Witnessing the towers fall, Bonevardi felt like a child again, wanting to bring the towers back. In a collaborative project known as Tribute in Light, he filled the skyline with twin beams of light projected into the night sky. A few years later, Bonevardi recalled the floating paper and returned to the topic of 9/11 in a new series of drawings. This work, titled Falling, uses scattered letters drawn on paper to evoke the pieces of paper that blew into the sky that day. Just as nothing made sense to him on 9/11, the letters do not form words.
The inspiration for Bonevardi's multi-panel drawing Falling came to him unexpectedly years after 9/11. It was only after conceiving the drawing that he recognized the image was one that had struck him, like many others, as the Twin Towers fell. Rendered entirely with hand-drawn letters, the work depicts a sky filled with sheets of paper floating, falling, or dissolving into space.
Gustavo Bonevardi has been involved in the arts throughout his life, but did not dedicate himself fully to fine art until after the terrorist attacks of September 11, 2001. Before then, he had worked as an architect for several years after earning a Master’s degree in that field.

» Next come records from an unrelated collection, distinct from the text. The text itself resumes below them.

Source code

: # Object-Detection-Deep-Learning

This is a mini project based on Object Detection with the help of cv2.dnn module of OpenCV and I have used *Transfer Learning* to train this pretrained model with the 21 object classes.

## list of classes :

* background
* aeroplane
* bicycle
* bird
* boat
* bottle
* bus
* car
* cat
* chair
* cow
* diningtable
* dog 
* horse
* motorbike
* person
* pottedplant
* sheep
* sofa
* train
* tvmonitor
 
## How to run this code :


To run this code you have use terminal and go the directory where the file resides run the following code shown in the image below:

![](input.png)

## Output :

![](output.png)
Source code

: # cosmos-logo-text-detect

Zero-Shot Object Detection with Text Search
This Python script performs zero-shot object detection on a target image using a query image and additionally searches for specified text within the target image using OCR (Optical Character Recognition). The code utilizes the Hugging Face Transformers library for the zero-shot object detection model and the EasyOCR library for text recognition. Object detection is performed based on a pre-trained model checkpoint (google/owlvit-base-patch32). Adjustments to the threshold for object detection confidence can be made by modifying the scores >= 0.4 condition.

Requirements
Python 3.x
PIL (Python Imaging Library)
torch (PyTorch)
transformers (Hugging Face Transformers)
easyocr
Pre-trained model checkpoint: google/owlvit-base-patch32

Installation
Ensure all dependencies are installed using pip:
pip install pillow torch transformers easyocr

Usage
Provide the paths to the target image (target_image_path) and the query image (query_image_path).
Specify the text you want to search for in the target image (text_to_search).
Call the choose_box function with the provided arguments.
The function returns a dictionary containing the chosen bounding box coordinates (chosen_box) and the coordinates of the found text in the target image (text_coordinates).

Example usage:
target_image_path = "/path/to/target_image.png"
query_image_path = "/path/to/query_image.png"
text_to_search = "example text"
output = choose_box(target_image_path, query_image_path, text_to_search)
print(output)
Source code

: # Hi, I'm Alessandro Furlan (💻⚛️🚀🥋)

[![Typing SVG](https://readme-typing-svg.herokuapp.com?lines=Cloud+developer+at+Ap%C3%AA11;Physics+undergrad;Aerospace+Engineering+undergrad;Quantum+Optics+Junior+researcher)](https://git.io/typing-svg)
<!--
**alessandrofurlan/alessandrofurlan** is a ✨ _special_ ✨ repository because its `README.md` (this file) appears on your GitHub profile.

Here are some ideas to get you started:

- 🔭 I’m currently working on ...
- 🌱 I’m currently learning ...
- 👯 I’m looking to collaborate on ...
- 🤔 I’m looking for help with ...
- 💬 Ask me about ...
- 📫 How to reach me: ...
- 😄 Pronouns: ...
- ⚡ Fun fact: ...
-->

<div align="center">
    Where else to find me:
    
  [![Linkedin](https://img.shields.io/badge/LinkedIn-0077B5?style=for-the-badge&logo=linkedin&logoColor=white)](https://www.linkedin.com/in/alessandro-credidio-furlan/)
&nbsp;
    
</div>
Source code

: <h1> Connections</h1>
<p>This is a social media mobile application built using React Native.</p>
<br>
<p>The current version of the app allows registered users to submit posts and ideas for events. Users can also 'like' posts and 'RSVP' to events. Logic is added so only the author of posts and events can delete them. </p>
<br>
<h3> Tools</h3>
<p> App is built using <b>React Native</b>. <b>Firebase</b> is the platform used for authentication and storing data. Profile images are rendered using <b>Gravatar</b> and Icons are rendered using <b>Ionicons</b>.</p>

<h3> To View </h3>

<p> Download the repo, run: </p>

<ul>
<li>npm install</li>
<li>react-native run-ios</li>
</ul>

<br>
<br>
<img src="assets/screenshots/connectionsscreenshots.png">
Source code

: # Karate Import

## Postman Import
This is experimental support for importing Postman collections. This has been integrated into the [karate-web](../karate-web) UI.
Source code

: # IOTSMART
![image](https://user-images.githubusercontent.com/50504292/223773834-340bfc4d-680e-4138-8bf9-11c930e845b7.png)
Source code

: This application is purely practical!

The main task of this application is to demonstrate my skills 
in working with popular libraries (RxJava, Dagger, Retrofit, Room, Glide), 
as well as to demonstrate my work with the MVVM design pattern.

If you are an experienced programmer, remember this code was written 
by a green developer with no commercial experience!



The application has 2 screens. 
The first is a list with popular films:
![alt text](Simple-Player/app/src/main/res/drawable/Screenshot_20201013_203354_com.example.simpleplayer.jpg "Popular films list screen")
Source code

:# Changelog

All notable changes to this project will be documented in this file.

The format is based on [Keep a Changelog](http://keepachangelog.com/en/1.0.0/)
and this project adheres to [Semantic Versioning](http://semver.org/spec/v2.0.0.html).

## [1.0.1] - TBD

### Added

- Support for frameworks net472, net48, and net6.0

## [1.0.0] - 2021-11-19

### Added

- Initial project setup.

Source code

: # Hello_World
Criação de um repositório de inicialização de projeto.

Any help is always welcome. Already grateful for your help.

Bonevardi’s artwork ranges from the minuscule to the monumental. His watercolors, drawings, and stone sculptures often feature masses of tiny, precisely rendered letters that explore notions of structure and chaos, sense and nonsense. In collaboration with his creative partner John Bennett, Bonevardi also creates large-scale works of public art throughout the United States and abroad.